Start of EXERCISE INPUTS

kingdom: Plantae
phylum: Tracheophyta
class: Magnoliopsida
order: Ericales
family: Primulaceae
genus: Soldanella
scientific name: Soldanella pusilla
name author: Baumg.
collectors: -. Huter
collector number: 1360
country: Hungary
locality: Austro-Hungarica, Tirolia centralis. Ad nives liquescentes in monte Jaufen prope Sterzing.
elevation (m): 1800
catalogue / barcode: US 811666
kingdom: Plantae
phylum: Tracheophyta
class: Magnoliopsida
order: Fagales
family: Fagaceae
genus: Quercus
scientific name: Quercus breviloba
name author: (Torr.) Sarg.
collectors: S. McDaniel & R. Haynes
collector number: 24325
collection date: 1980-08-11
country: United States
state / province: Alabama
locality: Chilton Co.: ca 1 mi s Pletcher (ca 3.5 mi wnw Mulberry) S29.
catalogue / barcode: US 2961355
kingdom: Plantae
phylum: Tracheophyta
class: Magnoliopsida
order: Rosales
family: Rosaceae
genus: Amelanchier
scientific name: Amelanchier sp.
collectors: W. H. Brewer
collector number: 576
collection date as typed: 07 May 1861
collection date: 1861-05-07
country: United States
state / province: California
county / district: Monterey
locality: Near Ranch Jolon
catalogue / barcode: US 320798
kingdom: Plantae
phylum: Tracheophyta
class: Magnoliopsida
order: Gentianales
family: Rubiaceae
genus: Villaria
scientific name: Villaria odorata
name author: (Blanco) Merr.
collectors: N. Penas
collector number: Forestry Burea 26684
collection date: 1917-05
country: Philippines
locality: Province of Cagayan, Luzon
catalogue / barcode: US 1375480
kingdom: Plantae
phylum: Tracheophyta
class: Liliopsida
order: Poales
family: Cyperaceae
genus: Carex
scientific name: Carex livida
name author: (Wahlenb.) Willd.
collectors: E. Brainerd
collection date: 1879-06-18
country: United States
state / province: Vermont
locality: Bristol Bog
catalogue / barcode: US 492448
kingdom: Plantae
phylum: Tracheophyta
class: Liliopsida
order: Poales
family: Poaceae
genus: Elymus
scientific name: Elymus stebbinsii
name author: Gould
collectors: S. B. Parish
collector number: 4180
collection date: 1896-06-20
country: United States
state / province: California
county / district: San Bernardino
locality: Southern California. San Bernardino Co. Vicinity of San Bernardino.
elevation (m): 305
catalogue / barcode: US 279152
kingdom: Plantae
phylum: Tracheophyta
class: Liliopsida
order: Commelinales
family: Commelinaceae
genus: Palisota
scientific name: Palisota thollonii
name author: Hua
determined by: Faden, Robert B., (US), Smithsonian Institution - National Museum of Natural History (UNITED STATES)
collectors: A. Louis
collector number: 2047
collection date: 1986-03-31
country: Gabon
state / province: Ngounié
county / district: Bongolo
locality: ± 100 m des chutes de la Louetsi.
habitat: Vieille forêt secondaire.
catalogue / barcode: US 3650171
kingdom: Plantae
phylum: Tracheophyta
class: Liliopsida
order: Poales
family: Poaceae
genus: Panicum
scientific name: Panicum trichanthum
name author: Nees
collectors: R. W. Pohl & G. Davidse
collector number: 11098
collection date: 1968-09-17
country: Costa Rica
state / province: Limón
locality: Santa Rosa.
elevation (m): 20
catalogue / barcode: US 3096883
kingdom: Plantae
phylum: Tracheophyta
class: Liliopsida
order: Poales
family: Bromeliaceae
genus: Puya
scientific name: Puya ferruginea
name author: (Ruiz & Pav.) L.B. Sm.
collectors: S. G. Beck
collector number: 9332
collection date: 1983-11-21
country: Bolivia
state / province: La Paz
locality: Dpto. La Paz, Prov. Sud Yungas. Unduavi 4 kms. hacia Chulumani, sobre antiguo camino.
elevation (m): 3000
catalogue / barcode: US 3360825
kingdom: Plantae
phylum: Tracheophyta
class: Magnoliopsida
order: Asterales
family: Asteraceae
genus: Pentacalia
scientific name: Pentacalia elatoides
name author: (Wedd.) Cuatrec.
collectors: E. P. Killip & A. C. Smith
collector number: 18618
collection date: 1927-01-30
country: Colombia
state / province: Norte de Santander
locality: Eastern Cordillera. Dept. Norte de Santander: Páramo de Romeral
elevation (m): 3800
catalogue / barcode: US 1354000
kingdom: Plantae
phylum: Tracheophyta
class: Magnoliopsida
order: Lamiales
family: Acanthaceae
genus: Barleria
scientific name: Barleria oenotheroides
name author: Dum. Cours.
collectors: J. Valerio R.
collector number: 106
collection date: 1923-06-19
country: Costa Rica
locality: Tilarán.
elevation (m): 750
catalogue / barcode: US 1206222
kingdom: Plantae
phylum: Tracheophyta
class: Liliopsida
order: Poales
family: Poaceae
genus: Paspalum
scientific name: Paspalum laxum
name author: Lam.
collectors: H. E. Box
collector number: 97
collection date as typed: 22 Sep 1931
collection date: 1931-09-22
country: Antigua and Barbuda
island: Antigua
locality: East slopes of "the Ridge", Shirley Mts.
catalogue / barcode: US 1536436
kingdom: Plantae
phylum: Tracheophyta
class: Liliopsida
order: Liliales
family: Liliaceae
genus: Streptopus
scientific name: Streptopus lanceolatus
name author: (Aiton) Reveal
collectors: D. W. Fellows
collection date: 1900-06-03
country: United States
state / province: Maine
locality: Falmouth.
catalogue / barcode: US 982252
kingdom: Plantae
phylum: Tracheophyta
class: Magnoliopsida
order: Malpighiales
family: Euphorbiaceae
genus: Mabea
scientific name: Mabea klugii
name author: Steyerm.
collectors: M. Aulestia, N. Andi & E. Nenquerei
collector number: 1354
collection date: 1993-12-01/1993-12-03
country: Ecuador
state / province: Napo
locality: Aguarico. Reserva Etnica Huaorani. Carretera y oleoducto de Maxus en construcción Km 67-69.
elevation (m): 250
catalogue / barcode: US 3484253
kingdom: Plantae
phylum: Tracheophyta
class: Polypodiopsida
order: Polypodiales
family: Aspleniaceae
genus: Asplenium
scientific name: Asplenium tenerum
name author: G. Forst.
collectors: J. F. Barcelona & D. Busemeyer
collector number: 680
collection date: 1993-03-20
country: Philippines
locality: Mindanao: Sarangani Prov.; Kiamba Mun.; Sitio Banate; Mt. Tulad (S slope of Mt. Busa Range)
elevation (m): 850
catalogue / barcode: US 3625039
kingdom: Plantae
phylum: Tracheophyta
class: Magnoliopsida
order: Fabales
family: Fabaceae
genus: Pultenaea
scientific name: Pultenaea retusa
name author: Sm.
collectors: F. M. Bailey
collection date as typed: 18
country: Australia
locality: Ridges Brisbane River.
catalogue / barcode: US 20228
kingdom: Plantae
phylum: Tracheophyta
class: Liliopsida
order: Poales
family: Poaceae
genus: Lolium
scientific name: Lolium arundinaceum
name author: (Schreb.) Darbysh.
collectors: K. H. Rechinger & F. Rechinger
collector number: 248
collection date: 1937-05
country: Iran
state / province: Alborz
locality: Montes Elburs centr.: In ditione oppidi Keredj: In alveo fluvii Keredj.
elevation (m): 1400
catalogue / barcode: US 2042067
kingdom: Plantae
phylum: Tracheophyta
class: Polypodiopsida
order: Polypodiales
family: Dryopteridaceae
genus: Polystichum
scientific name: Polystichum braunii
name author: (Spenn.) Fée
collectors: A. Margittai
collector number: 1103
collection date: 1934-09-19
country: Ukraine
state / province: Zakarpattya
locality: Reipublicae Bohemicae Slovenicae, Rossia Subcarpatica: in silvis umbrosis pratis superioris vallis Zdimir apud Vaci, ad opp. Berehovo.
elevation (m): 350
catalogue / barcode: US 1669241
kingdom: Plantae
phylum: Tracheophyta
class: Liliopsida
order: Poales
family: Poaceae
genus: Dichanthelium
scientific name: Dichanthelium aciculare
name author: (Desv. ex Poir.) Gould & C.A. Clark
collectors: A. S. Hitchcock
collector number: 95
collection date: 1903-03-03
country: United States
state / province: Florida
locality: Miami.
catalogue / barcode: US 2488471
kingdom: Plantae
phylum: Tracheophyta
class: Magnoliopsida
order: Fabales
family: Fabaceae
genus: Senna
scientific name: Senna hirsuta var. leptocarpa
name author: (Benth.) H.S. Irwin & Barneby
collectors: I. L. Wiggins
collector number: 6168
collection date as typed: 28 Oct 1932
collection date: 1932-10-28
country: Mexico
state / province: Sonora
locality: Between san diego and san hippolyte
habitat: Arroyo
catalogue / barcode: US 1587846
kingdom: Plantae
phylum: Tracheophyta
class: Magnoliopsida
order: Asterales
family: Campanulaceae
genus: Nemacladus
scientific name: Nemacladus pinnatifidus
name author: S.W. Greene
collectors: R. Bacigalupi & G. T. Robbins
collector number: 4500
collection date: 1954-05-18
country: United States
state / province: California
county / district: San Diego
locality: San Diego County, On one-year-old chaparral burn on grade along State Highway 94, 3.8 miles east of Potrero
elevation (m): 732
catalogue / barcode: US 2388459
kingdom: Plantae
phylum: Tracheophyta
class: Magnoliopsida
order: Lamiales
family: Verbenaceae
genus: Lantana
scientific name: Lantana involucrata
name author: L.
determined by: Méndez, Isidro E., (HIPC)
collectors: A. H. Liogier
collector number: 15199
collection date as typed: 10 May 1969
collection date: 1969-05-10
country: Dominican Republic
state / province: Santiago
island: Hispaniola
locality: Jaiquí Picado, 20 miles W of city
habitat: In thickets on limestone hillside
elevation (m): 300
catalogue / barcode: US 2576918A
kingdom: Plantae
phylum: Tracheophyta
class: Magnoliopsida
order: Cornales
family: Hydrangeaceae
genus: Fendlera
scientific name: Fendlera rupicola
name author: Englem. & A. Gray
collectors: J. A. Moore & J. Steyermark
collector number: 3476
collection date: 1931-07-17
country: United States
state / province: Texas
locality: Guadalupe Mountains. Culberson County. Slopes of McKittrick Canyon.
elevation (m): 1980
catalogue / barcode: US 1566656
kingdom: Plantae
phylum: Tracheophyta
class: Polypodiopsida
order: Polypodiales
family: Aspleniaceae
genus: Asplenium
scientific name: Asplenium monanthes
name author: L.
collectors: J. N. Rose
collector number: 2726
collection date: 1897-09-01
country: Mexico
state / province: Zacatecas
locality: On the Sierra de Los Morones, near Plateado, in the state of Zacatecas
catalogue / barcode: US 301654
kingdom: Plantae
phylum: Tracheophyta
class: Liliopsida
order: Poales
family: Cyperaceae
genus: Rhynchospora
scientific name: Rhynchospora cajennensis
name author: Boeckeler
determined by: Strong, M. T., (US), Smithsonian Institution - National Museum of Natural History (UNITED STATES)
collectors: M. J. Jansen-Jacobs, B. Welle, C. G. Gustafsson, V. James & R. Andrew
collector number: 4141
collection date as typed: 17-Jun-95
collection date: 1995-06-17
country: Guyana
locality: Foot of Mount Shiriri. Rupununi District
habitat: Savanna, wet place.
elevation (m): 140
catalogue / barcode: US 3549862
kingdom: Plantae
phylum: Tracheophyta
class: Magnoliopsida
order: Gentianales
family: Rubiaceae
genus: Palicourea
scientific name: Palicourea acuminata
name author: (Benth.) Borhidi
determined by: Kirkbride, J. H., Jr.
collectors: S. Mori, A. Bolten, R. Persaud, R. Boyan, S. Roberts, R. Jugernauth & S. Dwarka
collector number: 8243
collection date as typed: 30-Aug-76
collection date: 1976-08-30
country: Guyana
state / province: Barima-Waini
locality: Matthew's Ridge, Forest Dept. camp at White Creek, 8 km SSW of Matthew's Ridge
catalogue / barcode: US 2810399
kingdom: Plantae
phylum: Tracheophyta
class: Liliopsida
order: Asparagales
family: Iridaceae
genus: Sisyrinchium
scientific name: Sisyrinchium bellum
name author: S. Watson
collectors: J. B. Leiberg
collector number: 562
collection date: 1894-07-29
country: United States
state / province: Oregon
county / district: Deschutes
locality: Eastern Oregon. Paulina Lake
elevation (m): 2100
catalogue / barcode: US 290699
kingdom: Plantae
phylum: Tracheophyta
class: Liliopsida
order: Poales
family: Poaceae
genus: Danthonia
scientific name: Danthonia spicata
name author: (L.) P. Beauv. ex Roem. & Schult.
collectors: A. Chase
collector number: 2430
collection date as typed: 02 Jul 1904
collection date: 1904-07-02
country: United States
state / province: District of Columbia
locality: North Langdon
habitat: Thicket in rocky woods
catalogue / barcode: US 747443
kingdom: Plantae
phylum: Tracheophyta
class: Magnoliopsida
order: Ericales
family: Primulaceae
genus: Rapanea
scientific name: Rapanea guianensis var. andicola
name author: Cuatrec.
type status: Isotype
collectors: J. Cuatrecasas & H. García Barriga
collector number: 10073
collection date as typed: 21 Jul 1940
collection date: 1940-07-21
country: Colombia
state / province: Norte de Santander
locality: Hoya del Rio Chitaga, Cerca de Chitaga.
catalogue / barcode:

End of EXERCISE INPUTS

Copy the listing lines starting at the line with "collectors: D. W. Fellows" and ending at the line with "collector number: 1354", switching "collectors" to "collected by" and leaving everything else unchanged.

collected by: D. W. Fellows
collection date: 1900-06-03
country: United States
state / province: Maine
locality: Falmouth.
catalogue / barcode: US 982252
kingdom: Plantae
phylum: Tracheophyta
class: Magnoliopsida
order: Malpighiales
family: Euphorbiaceae
genus: Mabea
scientific name: Mabea klugii
name author: Steyerm.
collected by: M. Aulestia, N. Andi & E. Nenquerei
collector number: 1354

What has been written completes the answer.